An arbitrary 3-fold threshold has been recently used in surveillance screening to define reduced BXA susceptibility.19Although we have comprehensively tested individual AA substitutions in PA, PB1 and PB2 subunits in viral RNA polymerase complex, only known AA positions were detected as substitutions that confer reduced susceptibility by more than 3-fold change in EC50. The body of data supports that I38 substitutions are the major pathway for reduced BXA susceptibility.

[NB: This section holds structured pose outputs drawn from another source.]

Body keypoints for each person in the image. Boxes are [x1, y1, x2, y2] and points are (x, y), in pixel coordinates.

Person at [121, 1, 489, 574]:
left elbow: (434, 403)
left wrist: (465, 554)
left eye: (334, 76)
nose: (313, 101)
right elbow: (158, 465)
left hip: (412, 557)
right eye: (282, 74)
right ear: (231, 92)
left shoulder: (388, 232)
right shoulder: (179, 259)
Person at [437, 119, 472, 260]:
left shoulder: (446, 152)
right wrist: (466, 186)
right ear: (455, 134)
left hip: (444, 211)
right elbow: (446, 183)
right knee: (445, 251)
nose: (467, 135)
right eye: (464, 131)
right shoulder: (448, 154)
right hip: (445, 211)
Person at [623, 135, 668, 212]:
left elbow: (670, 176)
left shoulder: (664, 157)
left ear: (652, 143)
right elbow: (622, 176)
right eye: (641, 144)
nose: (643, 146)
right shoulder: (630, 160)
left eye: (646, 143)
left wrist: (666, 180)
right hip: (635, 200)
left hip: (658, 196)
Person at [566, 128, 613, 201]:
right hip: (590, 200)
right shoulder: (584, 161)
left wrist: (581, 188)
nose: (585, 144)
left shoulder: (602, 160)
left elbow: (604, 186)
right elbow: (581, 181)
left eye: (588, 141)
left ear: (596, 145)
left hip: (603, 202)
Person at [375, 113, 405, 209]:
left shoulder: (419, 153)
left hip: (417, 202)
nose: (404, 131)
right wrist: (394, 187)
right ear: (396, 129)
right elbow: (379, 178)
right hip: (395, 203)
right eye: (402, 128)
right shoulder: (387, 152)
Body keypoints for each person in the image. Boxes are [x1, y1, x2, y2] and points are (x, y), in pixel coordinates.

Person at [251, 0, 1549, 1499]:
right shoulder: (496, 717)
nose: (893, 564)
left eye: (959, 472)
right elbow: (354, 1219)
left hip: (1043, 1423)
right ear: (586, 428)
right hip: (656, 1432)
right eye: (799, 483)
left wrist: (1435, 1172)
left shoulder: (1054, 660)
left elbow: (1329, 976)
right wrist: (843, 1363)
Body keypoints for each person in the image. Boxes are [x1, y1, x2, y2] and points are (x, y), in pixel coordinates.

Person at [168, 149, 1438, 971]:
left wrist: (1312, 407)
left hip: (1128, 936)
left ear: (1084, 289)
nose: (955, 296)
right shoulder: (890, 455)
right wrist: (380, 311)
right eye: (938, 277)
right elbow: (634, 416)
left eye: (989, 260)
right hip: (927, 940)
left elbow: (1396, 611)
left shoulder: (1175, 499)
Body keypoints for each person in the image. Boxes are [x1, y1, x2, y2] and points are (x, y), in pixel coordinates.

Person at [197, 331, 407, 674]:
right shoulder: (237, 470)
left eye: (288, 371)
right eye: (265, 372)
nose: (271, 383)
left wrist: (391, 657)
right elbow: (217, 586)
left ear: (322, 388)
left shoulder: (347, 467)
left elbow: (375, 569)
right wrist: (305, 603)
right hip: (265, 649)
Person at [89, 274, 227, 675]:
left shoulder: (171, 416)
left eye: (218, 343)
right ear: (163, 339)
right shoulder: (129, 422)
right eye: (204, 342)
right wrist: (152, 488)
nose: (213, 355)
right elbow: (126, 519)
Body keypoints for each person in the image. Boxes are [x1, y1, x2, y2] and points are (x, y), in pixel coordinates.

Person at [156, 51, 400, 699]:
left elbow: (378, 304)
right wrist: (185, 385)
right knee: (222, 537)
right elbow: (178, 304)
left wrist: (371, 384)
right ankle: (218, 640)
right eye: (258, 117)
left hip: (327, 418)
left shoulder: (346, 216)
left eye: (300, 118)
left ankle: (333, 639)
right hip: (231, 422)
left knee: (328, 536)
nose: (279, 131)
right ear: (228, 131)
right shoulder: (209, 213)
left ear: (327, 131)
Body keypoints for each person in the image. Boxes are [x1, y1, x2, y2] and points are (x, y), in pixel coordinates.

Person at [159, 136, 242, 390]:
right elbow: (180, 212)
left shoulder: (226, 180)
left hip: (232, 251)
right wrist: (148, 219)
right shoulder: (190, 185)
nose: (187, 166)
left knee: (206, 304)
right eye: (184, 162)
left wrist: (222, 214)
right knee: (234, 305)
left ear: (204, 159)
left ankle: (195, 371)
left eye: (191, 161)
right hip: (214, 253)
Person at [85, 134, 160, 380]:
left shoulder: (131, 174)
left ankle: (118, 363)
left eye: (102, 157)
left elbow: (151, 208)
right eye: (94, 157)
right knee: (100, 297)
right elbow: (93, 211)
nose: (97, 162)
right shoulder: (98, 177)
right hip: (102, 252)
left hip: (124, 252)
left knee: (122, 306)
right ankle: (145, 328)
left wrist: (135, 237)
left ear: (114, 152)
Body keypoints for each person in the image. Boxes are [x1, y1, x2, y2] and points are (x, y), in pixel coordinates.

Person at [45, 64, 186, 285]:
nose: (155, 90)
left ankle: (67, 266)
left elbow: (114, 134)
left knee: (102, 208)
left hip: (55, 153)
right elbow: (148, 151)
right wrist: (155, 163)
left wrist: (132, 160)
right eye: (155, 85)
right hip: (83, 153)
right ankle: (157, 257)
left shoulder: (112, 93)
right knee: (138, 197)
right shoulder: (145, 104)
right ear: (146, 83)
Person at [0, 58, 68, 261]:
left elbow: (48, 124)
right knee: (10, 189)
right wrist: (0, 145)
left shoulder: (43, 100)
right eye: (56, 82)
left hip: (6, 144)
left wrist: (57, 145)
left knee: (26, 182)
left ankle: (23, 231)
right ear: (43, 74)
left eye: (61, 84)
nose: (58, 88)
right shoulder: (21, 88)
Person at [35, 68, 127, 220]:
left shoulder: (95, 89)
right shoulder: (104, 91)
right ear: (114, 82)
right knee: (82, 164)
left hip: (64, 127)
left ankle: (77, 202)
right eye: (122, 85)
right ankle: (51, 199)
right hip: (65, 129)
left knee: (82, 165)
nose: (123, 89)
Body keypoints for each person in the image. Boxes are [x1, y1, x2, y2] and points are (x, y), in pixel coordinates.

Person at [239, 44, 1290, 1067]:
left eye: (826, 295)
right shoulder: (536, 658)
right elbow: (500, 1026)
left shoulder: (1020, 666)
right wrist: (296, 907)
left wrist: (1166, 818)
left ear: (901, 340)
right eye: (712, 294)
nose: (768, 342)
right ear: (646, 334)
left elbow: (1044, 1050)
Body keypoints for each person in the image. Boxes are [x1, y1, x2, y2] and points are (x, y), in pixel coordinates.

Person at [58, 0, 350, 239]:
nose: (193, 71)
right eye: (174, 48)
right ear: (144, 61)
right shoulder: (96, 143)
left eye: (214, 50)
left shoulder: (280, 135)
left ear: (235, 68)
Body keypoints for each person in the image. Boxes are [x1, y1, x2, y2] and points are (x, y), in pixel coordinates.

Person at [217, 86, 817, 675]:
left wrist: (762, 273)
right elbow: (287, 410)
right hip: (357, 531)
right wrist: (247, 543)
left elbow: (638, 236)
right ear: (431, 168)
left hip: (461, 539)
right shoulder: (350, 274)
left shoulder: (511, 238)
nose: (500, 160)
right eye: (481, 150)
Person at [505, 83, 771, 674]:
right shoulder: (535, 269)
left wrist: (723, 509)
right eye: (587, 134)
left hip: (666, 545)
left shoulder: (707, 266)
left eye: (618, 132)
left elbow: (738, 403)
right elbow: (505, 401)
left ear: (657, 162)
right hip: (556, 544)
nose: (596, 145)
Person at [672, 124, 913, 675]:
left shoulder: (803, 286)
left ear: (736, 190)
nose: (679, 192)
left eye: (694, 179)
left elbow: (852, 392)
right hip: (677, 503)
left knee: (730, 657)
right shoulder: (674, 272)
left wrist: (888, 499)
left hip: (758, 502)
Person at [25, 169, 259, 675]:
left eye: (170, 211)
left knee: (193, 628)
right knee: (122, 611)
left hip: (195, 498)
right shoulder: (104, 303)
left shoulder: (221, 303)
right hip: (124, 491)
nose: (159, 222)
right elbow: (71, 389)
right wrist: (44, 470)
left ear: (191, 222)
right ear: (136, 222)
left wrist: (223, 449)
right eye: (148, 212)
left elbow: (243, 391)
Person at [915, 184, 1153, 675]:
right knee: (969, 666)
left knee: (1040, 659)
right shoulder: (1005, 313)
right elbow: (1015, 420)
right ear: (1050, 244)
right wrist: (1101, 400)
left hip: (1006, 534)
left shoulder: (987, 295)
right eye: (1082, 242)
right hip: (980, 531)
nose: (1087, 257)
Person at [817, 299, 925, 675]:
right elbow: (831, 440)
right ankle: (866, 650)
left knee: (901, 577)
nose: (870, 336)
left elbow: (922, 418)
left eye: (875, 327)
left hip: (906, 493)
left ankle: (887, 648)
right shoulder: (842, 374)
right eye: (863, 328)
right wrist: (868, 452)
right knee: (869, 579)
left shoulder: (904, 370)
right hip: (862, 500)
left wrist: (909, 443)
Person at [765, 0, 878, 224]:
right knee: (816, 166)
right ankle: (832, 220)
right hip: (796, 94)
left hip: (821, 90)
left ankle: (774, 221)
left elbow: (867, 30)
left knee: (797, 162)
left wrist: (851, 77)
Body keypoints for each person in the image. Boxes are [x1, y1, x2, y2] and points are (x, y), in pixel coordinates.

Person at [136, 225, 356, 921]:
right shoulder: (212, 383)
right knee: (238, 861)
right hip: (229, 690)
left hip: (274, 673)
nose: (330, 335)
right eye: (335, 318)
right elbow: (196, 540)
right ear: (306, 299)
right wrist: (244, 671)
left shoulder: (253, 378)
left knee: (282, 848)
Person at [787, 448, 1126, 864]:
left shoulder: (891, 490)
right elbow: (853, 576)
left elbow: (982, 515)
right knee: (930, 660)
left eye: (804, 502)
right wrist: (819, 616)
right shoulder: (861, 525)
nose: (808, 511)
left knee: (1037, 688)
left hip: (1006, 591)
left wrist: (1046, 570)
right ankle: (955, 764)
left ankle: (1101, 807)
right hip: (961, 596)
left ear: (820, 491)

Rare changes at E23, A37 and E199, found with 0.07% to 0.44% frequency in clinical treatment trials, should be monitored as non-I38 substitutions. However, the cut-off value at 3-fold can exceed dependent on robustness of assay systems, and therefore standardization of susceptibility testing with BXA may be important.
Since AA substitutions in PA protein combined with I38 substitutions may affect functional compensation for fitness cost, we further investigated whether AA substitutions associated with I38 substitutions identified in the clinical trial were compensatory mutations. The replicative capacity was previously evaluated for substitutions A20S+I38F and I38T+E623K,10 and I38T+S60P and I38T+I201T were tested in this study (Supplementary Figure 2). However, these substitutions were unable to restore the growth impairment of the I38T-subsituted viruses. Given that I38-substituted viruses show different patterns in terms of replicative capacity dependent on the type/subtype or isolated year,10 18 2527 different substitutions are likely to be involved in restoration of the replicative capacity of the I38 mutant viruses. In addition, currently circulating strains may have a different genetic backround compared to the recombinant viruses used in this study. While in vitro results of the replicative capacity of I38X mutant viruses from different studies vary, further investigation of potential compensatory mutations that could recover the fitness cost of I38T substitution will be needed.
It is important for disease management to understand the risk of treatment-emergent resistance to BXA, and therefore continuous surveillance and exploration of mutations that affect BXA susceptibility and viral fitness are important. This study provides the characteristics of clinically identified I38-substituted viruses, and extensive information on the impacts of further non-I38 AA substitutions in the trimeric viral polymerase complex to BXA susceptibility. This additional information will further support influenza surveillance.